Le président pousse la foule de ses supporters à hurler, à nous crier dessus.

Jim Acosta

"Malheureusement, ce genre d’épisodes est de plus en plus commun en raison du climat hostile dans lequel travaillent les journalistes de ce pays", constate Jim Acosta. "Le président, de façon répétée, nous associe aux fake news et nous considère comme l'ennemi du peuple. Dans ses rassemblements politiques, il pousse la foule de ses supporters à hurler, à nous crier dessus et bien d’autres choses. Il n’est donc pas surprenant que, des fois, ça déraille." Le journaliste de CNN craint qu'un collègue ne soit un jour blessé, voire tué. "Et nous ne pouvons tolérer cela aux Etats-Unis."

Une ligne rouge à ne pas franchir

Le journaliste dit pouvoir faire face aux gens hostiles à la presse à la Maison Blanche, comme la porte-parole. "Mais où nous devons tracer une ligne rouge", dit-il, "c'est lorsque le président des Etats-Unis commence à diaboliser la presse. C'est une ligne très claire qui ne doit pas être franchie dans ce pays, et nous le voyons faire: il le fait encore et encore, il teste cette ligne de démarcation. Et c'est à la presse aux Etats-Unis, mais aussi aux autres journalistes du monde entier de réagir, et de faire front commun ensemble pour que cette ligne ne soit pas franchie."

Le discours utilisé est une stratégie dont le but vise à influencer notre travail.

Jim Acosta

"Tout ça est un jeu", poursuit Jim Acosta. "Cette volonté d’intimider la presse, le discours qu'il utilise, c’est une stratégie dont le but vise à influencer notre travail, à modifier notre couverture des événements en nous rendant moins agressifs, moins affirmatifs et moins persistants dans nos reportages."

"Mais voulons-nous nous laisser agresser par cet intimidateur de cour d’école? À quel moment devons-nous faire face? À quel moment devons-nous nous lever et dire ça suffit? Je pense que chaque journaliste doit décider en son âme et conscience jusqu’où il est prêt à aller (…) Je pense que le comportement du président n’est pas acceptable. Mais nous ne l'appelons pas l'ennemi du peuple, nous ne l'appelons pas de toutes sortes de noms. C’est bien l’inverse qui se produit."

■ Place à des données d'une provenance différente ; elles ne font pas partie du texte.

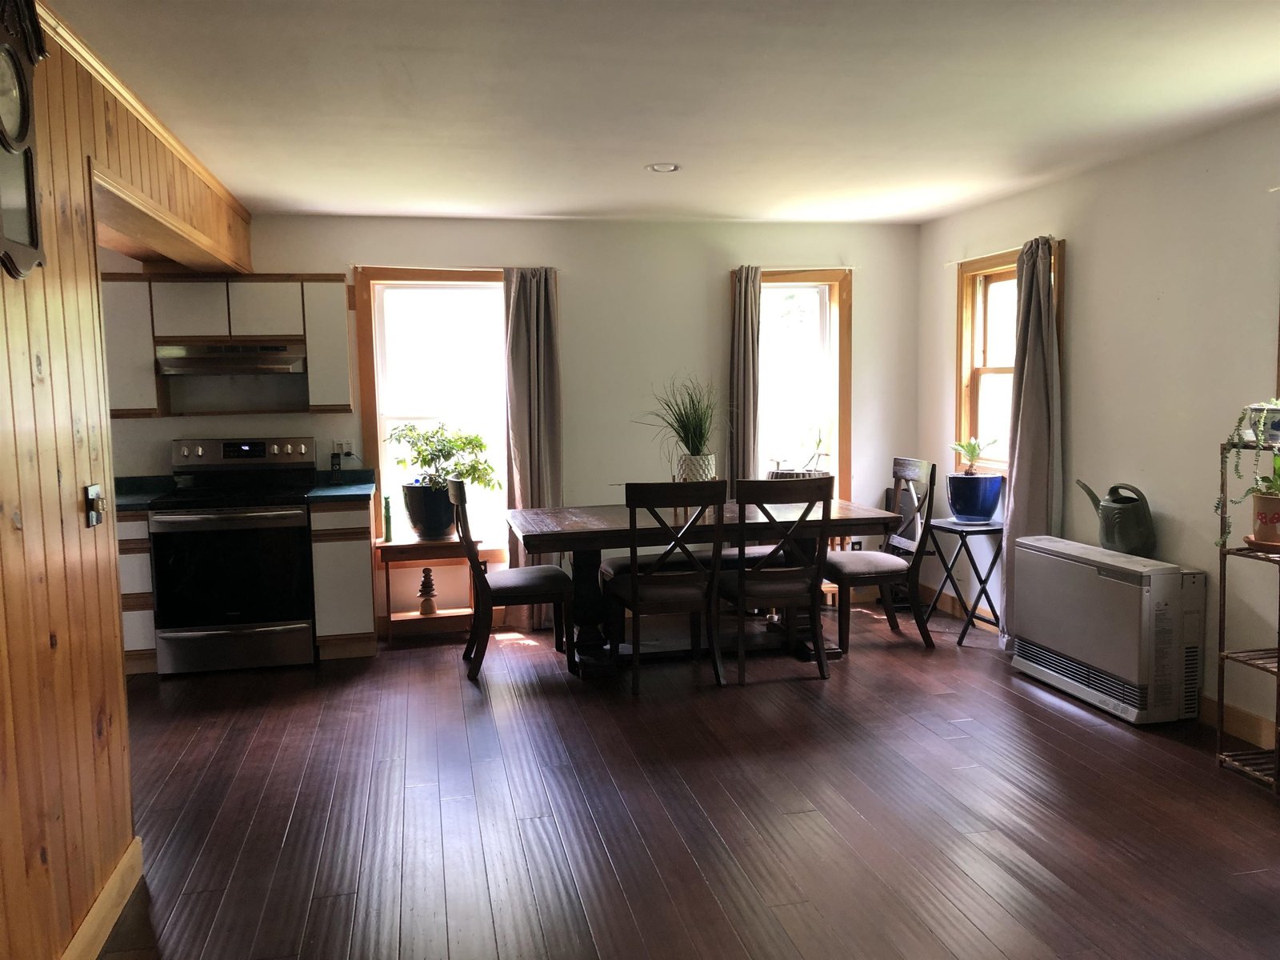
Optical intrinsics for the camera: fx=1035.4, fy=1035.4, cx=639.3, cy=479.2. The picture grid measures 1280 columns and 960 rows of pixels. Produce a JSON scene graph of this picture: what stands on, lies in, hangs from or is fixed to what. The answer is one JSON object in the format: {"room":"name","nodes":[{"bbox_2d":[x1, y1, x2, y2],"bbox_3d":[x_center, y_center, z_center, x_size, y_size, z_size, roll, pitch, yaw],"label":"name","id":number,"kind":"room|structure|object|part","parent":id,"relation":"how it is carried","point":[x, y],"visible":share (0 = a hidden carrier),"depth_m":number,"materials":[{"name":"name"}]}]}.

La protection ultime du premier amendement

Le chef du bureau de CNN reste cependant optimiste, il estime que Donald Trump ne gagnera pas cette bataille. "Nous avons ce qu'on appelle le premier amendement et il garantit notre droit à la liberté de la presse. Une partie de cette question a été testée lors de mon procès, quand ils ont essayé de me faire retirer mon accréditation. Nous sommes allés devant un tribunal fédéral et un juge nommé par Trump a convenu avec nous que le président ne pouvait pas nous priver arbitrairement de nos accréditations."

Avec le recul, Jim Acosta estime que l'objectif du président américain est d'intimider les journalistes dans l'espoir que cela affectera leur travail. "Et nous ne pouvons pas laisser cela se produire."

Aujourd'hui, le chef du Bureau de CNN à la Maison Blanche travaille à l’écriture d’un livre sur cette guerre entre le gouvernement Trump et les médias.